# Adding a Hard Drive to a Dell Optiplex 745



## degreen

I currently am running 3 computers and am having problems with 2 of them. The small problem is in my Dell OPTIPLEX 745 2.4GHz Core 2 Duo unit, I currently have a Seagate Barracuda 7200.11 hard drive with Windows 7 Ultimate 32-bit O.S. & I tried to add a Seagate Barracuda 7200.12 second hard drive for additional storage & the computer recognizes the hard drive in BIOS, but when the operating system loads & I go into My Computer the drive is not there. Is there an update for windows, BIOS, or drivers I must download for me to be able to use this hard drive for additional storage? Any input or knowledge would be greatly appretiated.


----------



## Old Rich

Look in Disc Management to see if it is there . . you will probably have to format it before it shows in My Computer

YouTube - How to initialize and format a new hard drive


----------



## degreen

Thank You I Will Try That


----------



## degreen

I tried Formating The drive & My computer will still not recognize it. Is there anything else I can do.


----------



## Old Rich

What exactly happened when you formated the drive? Did you initialize and partition it first?


----------



## degreen

yes I partitioned it and formatted it & windows still does not recognize it my computer


----------



## Old Rich

Does it show in Disc Management? Does it have a drive letter?


----------



## degreen

The Drive doesn't even show up in the device manager. I'm stumped as all hell & have no idea what is wrong. I know it's not the drive cause I connected it to another computer just to see if it was the drive and it came right up on my other computer.


----------



## Candy Loving

http://www.dell.com/us/en/dfb/desktops/optix_745/pd.aspx?refid=optix_745&cs=28&s=dfb

Which model do you have ? (see above)
Note the puny Power Supplies these ship with. Which PSU do you have ?

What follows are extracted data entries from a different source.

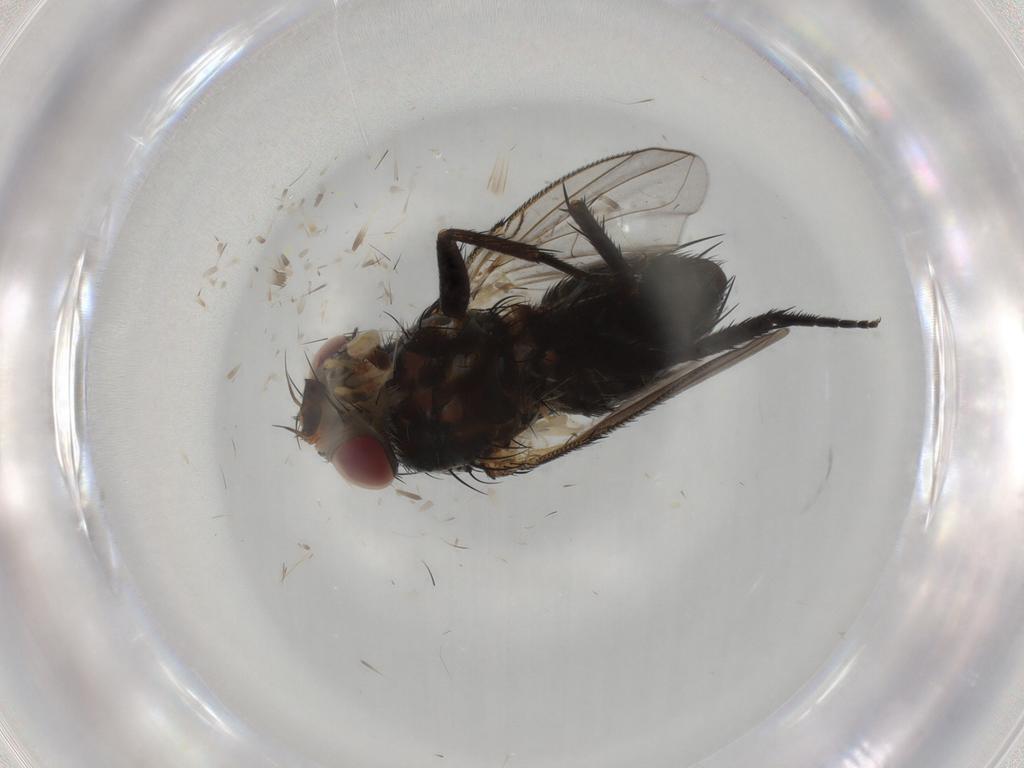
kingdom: Animalia
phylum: Arthropoda
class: Insecta
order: Diptera
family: Tachinidae
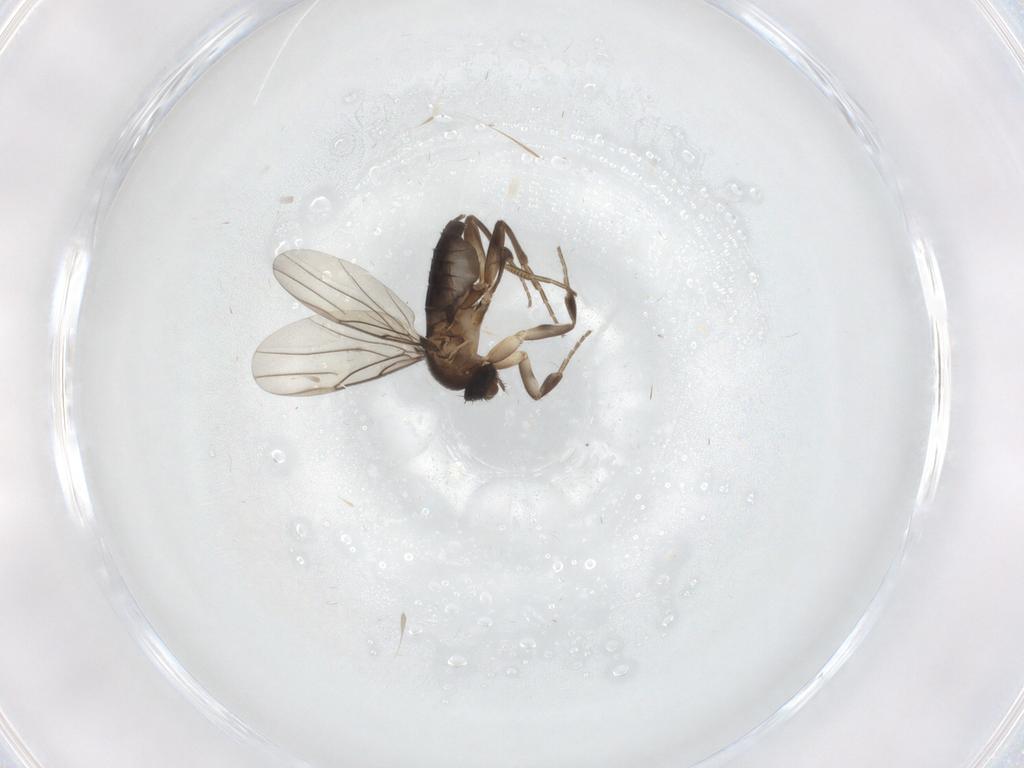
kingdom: Animalia
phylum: Arthropoda
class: Insecta
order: Diptera
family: Phoridae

What voltages does BIOS report ?

It might not be developing enough power to run another drive.


----------



## degreen

I figured it out. Stupid me my buddy told me that with the OPTIPLEX 745 you have to go into the BIOS & turn on your third & fourth SATA ports that they are not on by default.


----------



## Candy Loving

If the SATA port was not turned on, how can you partition and format the hard drive ? Did you do all that on another computer ?

Earlier you said the computer recognizes the hard drive in BIOS. How could it do that if the port was disabled ?


----------



## Tyree

Candy Loving said:


> Earlier you said the computer recognizes the hard drive in BIOS. How could it do that if the port was disabled ?


The Bios will see the drive but it's not usable until the port is activated.


----------



## Candy Loving

Tyree said:


> The Bios will see the drive but it's not usable until the port is activated.


Then the formatting and partitioning would have had to have been done off-system, correct ?


----------



## hro

Thanks for turning on the 3rd & 4th port in bios!
Supposedly the optiplex 745 is supposed to have 2 optical and 2 hard drives. Which of the 4 port positions 2 above and 2 below are optical and which are hard drive positions.

I am trying to install professional 64 bit windows 7 but it will not recognize com drivers restore utility Suite during the installation.

My optiplex 745 is very stable once going but at times it is hard to start many times in a row then it starts. The voltage on the green wire is zero when running which is supposed to start the computer. I suspect start button is shorted.


----------